Proprio su queste strade, procedendo a tentoni, possibilmente con un paio di guanti per evitare la melma e i rimasugli di qualche brava serata con troppo alcol, si possono fare interessanti scoperte. Henry incontrò la porta.
Bussò.
Bussò più forte.
- Chi è?
- Apri.
- Chi è?
- Dai non fare il cretino apri.
Come uno spiraglio si inserì tra il muro e la porta che ripiegava verso l'interno, poggiandosi sul perno posto verso la strada principale, una lama di luce ferì Henry, che fu costretto a serrare gli occhi ed a catapultarsi in ginocchio oltre la soglia.
Si coprì il viso con le braccia volgendosi verso il pavimento.
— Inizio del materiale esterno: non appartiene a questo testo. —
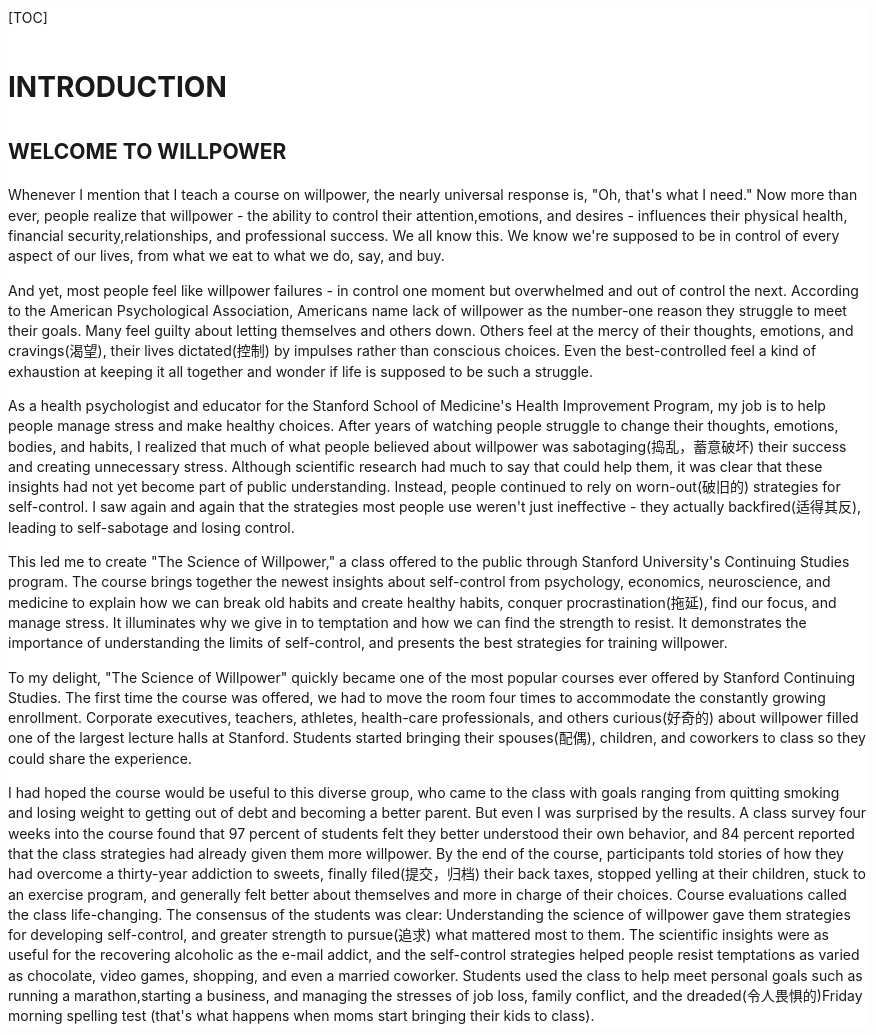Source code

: [TOC]
# INTRODUCTION
## WELCOME TO WILLPOWER
Whenever I mention that I teach a course on willpower, the nearly universal response is, "Oh, that's what I need." Now more than ever, people realize that willpower - the ability to control their attention,emotions, and desires - influences their physical health, financial security,relationships, and professional success. We all know this. We know we're supposed to be in control of every aspect of our lives, from what we eat to what we do, say, and buy.  

And yet, most people feel like willpower failures - in control one moment but overwhelmed and out of control the next. According to the American Psychological Association, Americans name lack of willpower as the number-one reason they struggle to meet their goals. Many feel guilty about letting themselves and others down. Others feel at the mercy of their thoughts, emotions, and cravings(渴望), their lives dictated(控制) by impulses rather than conscious choices. Even the best-controlled feel a kind of exhaustion at keeping it all together and wonder if life is supposed to be such a struggle.  

As a health psychologist and educator for the Stanford School of Medicine's Health Improvement Program, my job is to help people manage stress and make healthy choices. After years of watching people struggle to change their thoughts, emotions, bodies, and habits, I realized that much of what people believed about willpower was sabotaging(捣乱，蓄意破坏) their success and creating unnecessary stress. Although scientific research had much to say that could help them, it was clear that these insights had not yet become part of public understanding. Instead, people continued to rely on worn-out(破旧的) strategies for self-control. I saw again and again that the strategies most people use weren't just ineffective - they actually backfired(适得其反), leading to self-sabotage and losing control.  

This led me to create "The Science of Willpower," a class offered to the public through Stanford University's Continuing Studies program. The course brings together the newest insights about self-control from psychology, economics, neuroscience, and medicine to explain how we can break old habits and create healthy habits, conquer procrastination(拖延), find our focus, and manage stress. It illuminates why we give in to temptation and how we can find the strength to resist. It demonstrates the importance of understanding the limits of self-control, and presents the best strategies for training willpower.  

To my delight, "The Science of Willpower" quickly became one of the most popular courses ever offered by Stanford Continuing Studies. The first time the course was offered, we had to move the room four times to accommodate the constantly growing enrollment. Corporate executives, teachers, athletes, health-care professionals, and others curious(好奇的) about willpower filled one of the largest lecture halls at Stanford. Students started bringing their spouses(配偶), children, and coworkers to class so they could share the experience.  

I had hoped the course would be useful to this diverse group, who came to the class with goals ranging from quitting smoking and losing weight to getting out of debt and becoming a better parent. But even I was surprised by the results. A class survey four weeks into the course found that 97 percent of students felt they better understood their own behavior, and 84 percent reported that the class strategies had already given them more willpower. By the end of the course, participants told stories of how they had overcome a thirty-year addiction to sweets, finally filed(提交，归档) their back taxes, stopped yelling at their children, stuck to an exercise program, and generally felt better about themselves and more in charge of their choices. Course evaluations called the class life-changing. The consensus of the students was clear: Understanding the science of willpower gave them strategies for developing self-control, and greater strength to pursue(追求) what mattered most to them. The scientific insights were as useful for the recovering alcoholic as the e-mail addict, and the self-control strategies helped people resist temptations as varied as chocolate, video games, shopping, and even a married coworker. Students used the class to help meet personal goals such as running a marathon,starting a business, and managing the stresses of job loss, family conflict, and the dreaded(令人畏惧的)Friday morning spelling test (that's what happens when moms start bringing their kids to class).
Delle mani lo raccolsero e lo trascinarono una decina di passi più in là.
- Pazienta ancora un attimo.
Qualcosa avvolse la sua testa. Si sentì spingere, tirare, stringere. Gli stavano facendo indossare qualcosa, come una specie di maschera.
- Ok...ora puoi aprire gli occhi.
Spalancò le palpebre.
Un ambiente di medie dimensioni, quadrangolare, come fosse un vecchio magazzino, ora adibito a centro conferenze o simile. La platea poteva contenere forse un paio di centinaia di persone su delle sediolette in plastica con il poggiamano. Al palchetto si accedeva da due rampe di scalini laterali. Il tavolo bianco e ampio sembrava rubato da una sala operatoria. Alle spalle, una tela da proiettore si stendeva sul muro.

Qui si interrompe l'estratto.